* _Selected passage_:

☆ ☆ ☆ ☆ ☆

My end game for us was always a happy, blissful life together. All I wanted was for us to come back together so we could start a family and be the couple that beat the odds. Imagine looking back in 50 years and being able to see "wow, we did it"!

I just hope that one day you are happy. I hope you can find your own happiness and I hope he can give you happiness too. That is my gift of love to you - to be happy. I just want you to be happy. If you choose to be happy with him, or even alone, I will not be an obstacle in your way.

I love you, and I wish we were still each others person."


----------



## Chris989 (Jul 3, 2012)

You gained this relationship by cheating.

She is now cheating.

You aren't married.

Your reaction to all of this is not a little ironic.


----------



## Pit-of-my-stomach (Nov 2, 2010)

I know it doesn't feel that way now but you have no idea how lucky you really are... No Kids?, Mortgage?, Duel Assets?










It coulda been MUCH worse.

just sayin.

lol.


----------



## LostViking (Mar 26, 2013)

The letter is drippy. Don't send it.
_Posted via Mobile Device_


----------



## ThePheonix (Jan 3, 2013)

waytooforgiving said:


> while i know what you say (or rather have said), and what all others are posting is true, i just can't seem to shake it... i hope doing so comes sooner than later!


There are two things I've discovered over the years. One, it doesn't matter how much you love her, want the relationship to work, need her, etc. If she doesn't feel the same way, you're going nowhere with it.
Two, relationships are like investments. Some pay off, some don't. And when they don't you not only lose the "income", you also lose what you've put into it. And it doesn't go down very well. Like my grandpaw would say, "Ainsi va la vie" my man.


----------



## treyvion (Apr 29, 2013)

waytooforgiving said:


> i think i am feeling ok for a moment about my decision to not R. but then i read the marriagebuilders website which states that i should've been taking care of her needs and figuring out what wasn't being met that caused her to go wayward.
> 
> after reading that i feel like i need to reach out to her and do everything i can to make her happy.
> 
> does anyone else believe in that approach?


That approach is what your natural instincts would tend to have you do.

However if you know that you had a descent relationship and both of your needs where met, she may have cheated on you for greed alone...

So you cannot reward a cheater with good behavior or gift or dopamine hits. They are supposed to feel consequence.


----------



## Faithful Wife (Oct 31, 2012)

waytooforgiving....I know someone else already mentioned this but...

If what you got from reading Marriage Builders was that she cheated because you weren't fulfilling her needs, you didn't read enough of the material to really understand it.

Marriage Builders is about MARRIAGE. Your relationship was not a marriage. Marriage Builders would advise you to RUN FAR AND FAST from your current relationship and to NEVER marry a known cheater.

Although you are now a known cheater/home-wrecker too so Marriage Builders would also advise a woman not to marry you, either.

Even if a couple is married, Marriage Builders advises divorce in the case of infidelity if there are no children.

So as you can see...you didn't read enough of it to understand their concepts.

Their concepts about MARRIAGE don't apply to short term, unmarried relationships. They would consider you AND your girlfriend to both be free agents anyway.

☆ ☆ ☆ ☆ ☆

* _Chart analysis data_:

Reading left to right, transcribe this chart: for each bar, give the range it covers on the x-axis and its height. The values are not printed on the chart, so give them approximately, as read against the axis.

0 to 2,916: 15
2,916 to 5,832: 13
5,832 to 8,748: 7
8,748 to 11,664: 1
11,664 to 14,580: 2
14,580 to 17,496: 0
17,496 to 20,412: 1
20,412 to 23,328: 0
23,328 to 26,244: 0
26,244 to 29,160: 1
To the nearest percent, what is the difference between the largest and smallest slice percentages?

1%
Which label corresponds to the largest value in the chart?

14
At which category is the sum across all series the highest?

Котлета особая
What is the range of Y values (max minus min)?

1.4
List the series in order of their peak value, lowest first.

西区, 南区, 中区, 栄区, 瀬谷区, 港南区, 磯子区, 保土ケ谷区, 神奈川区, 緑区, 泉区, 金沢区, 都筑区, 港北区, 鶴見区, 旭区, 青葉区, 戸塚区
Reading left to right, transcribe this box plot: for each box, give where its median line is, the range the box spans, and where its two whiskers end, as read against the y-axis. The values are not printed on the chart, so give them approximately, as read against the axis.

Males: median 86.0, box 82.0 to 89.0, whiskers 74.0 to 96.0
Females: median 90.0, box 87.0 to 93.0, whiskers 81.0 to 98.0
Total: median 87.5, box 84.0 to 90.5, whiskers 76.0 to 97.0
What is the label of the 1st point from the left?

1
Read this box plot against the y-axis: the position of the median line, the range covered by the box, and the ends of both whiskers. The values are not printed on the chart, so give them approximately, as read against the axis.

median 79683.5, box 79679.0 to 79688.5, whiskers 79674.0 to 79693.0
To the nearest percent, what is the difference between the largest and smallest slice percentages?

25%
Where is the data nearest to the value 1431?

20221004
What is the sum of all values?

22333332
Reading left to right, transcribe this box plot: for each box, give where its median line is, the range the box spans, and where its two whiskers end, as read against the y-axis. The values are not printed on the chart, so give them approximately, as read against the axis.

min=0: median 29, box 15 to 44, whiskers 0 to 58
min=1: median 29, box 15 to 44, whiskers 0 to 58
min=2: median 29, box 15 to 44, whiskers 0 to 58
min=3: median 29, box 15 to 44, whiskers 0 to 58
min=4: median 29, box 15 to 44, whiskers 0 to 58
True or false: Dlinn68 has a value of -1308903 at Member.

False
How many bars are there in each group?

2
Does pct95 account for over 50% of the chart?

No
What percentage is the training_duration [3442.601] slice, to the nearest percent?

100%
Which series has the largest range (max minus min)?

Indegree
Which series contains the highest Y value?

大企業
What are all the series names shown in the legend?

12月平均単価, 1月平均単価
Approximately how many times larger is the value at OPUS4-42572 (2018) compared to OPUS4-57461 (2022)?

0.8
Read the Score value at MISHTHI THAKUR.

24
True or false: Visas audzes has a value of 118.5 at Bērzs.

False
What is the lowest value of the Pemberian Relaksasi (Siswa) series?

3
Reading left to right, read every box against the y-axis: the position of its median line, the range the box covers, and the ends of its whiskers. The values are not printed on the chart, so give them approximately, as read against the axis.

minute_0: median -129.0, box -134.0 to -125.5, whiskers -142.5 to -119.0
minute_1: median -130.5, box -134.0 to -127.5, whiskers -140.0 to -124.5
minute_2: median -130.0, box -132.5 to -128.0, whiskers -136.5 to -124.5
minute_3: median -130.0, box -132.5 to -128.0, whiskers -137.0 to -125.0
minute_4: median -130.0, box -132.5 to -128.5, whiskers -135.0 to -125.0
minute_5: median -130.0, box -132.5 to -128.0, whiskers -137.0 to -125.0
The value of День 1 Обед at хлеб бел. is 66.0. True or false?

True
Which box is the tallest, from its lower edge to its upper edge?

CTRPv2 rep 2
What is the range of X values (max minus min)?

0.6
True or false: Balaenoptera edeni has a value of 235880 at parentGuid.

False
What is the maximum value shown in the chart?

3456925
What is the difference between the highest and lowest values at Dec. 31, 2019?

☆ ☆ ☆ ☆ ☆

* _Work to be completed_:
Reproduce the passage of the forum thread from "There are two" up to and including "to go wayward.", character for character.

* _Solution to this problem_:
There are two things I've discovered over the years. One, it doesn't matter how much you love her, want the relationship to work, need her, etc. If she doesn't feel the same way, you're going nowhere with it.
Two, relationships are like investments. Some pay off, some don't. And when they don't you not only lose the "income", you also lose what you've put into it. And it doesn't go down very well. Like my grandpaw would say, "Ainsi va la vie" my man.


----------



## treyvion (Apr 29, 2013)

waytooforgiving said:


> i think i am feeling ok for a moment about my decision to not R. but then i read the marriagebuilders website which states that i should've been taking care of her needs and figuring out what wasn't being met that caused her to go wayward.